[Belum Cukup Baik]

Darrel menatap lekat kearah pemuda yang kini berbalut selimut tebal disertai kompresan pada dahinya. Wajahnya nampak merah karena suhu tubuhnya yang begitu tinggi dan jangan lupakan beberapa luka lebam yang ada disana.

“Nggak gini kalau kamu mau didik adik kamu.” Seorang lelaki berkepala empat itu membuka suara.

“Om tahu kamu mungkin nggak suka lihat Jean terlibat perkelahian, tapi apa pantas kamu pukul dia, kurung dia di gudang yang engap kayak gitu, bahkan nggak kamu kasih makan dua hari. Itu salah, Darrel!”

“Maaf, Om Sam. Darrel lupa.”

“Bisa-bisanya kamu lupa tentang hal yang menyangkut nyawa. Kalau tadi Om nggak ke sini, kapan kamu bakal inget Jean? Tau-tau ingetnya kalau udah kecium bau bangkai dari gudang.” Lelaki bernama Samuel itu sedikit memberikan kalimat sarkas pada keponakannya.

“Udah sih Om, Toh juga bocahnya nggak jadi mati, kan?” Jevan yang kebetulan juga berkunjung menjawab kalimat Samuel.

Samuel cukup terperangah mendengar apa yang dilontarkan ponakannya itu.

“Jevan! Jean itu adik kamu! Kamu nggak sepantasnya ngomong kaya gitu.”

“Kenapa? Manusia baik aja juga bakal mati, kan? Apalagi manusia sampah kayak dia.”

“Jevan! Kalian salah paham! Semua ini kesalah pahaman yang dibuat orangtua kalian. Berhenti anggap Jean sam-”

“Gimana bukan sampah kalau cuman bawa sial? Bang Tian pergi karena Jean. Mama sama papa cerai juga karena dia. Dia yang udah ngerusak kebahagiaan keluarga ini. Dia nggak layak buat hidup bahagia! Dia pantas buat mati!”

Plakkk!!!!

Tamparan keras dari Samuel menghujam Jevan. Darrel sendiri hanya membisu ditempatnya ketika melihat adik dan pamannya saling adu mulut.

Jevan terkekeh pelan sembari mengeluarkan senyum meremehkan, “Om sendiri yang bilang kalau nggak boleh ndidik pakai kekerasan, tapi Om lakuin itu ke Jevan cuman buat bela anak sialan ini.” Kalimat Jevan sebelum ia keluar dari kamar Jean dan menutup pintunya dengan keras menyisakan hening dalam kamar Jean.

“Darrel pamit, mau kerja.”

“Nggak usah kerja dulu.
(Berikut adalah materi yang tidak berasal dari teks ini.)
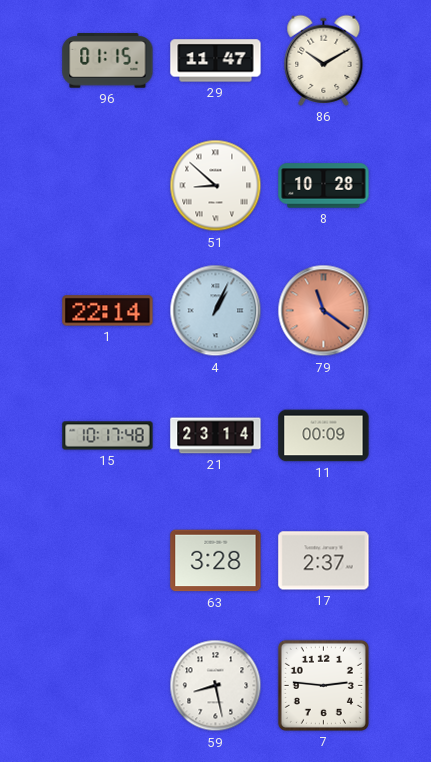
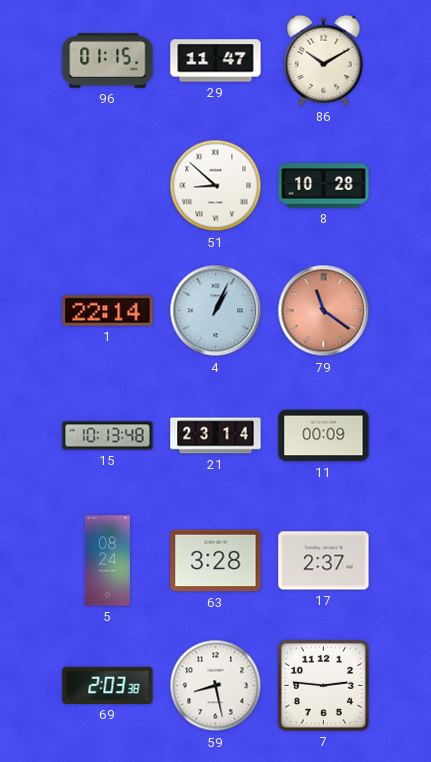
15: 10:17 -> 10:13
5: none -> 08:24
69: none -> 2:03
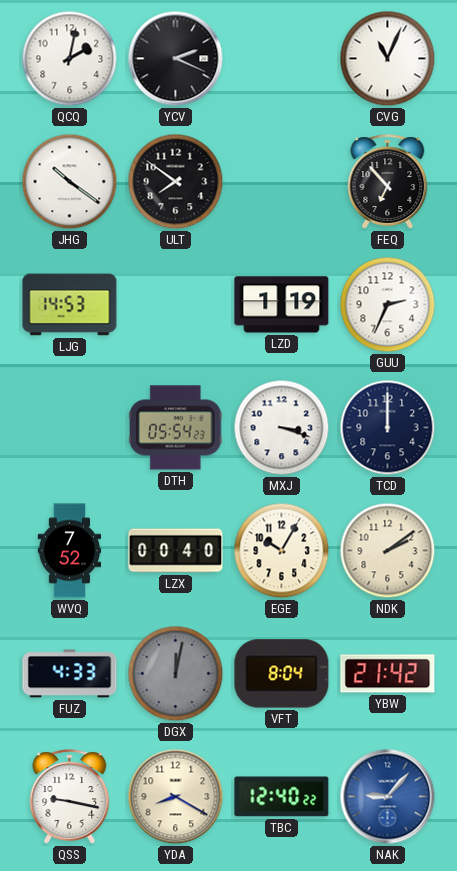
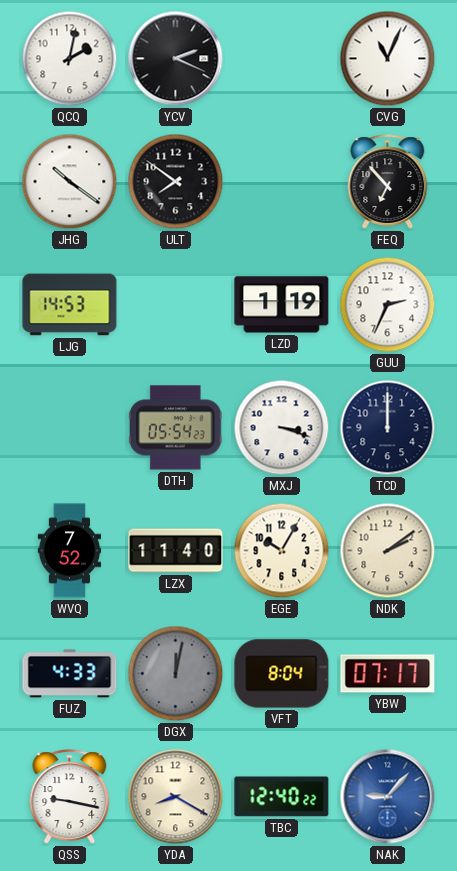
LZX: 00:40 -> 11:40
YBW: 21:42 -> 07:17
Jean lagi sakit, dan ini karena kamu.”

“Aku ada pasien penting di rumah sakit.”

“Buat apa kamu jadi dokter yang rawat dan sembuhin orang lain, sedangkan buat adik kamu sendiri kamu malah jadi sumber penyakitnya? Jean butuh kamu, Darrel.”

“Tapi aku nggak butuh dia!”

Darrel berlalu begitu saja menyisakan Samuel dan Jean yang nampaknya terlelap sedari tadi, mungkin.

“Om..”

Suara parau menyentak kesadaran Samuel.

“Boy? Udah sadar? Ada yang sakit?” Jean hanya menggeleng lemah menanggapi Samuel.

“Jangan marah sama abang. Disini yang salah Jean, jadi Om nggak perlu marah ke Mas sama Abang.. Jangan pukul abang lagi. Rasanya dipukul itu sakit, biar Jean aja yang ngerasain dipukul, abang-abang Jean jangan sampai” Meskipun terdengar lemah, suara anak itu berhasil menembus hati Samuel.

“Kamu denger darimana aja tadi?”

“Semuanya mungkin?” Jean menjawab dengan mata yang nampak terluka. Tak bisa dipungkiri bahwa diam-diam hatinya terasa teriris oleh perkataan kedua kakakknya tadi.

“Jean-”

“Nggak papa, Om. Jean baik-baik aja. Yang jelas, Om jangan marahin abang lagi ya? Jangan juga pukul abang lagi.”

“Kenapa kamu baik banget, huh?” Samuel mengusap surai Jean, lembut.

“Enggak. Jean belum cukup baik, makanya semesta masih belum ramah sama Jean. Semoga aja besok, waktu semesta udah menganggap Jean layak buat dapat hidup yang lebih baik, Jean masih ada disini. Ngerayain hidup bahagia bareng abang-abangnya Jean.”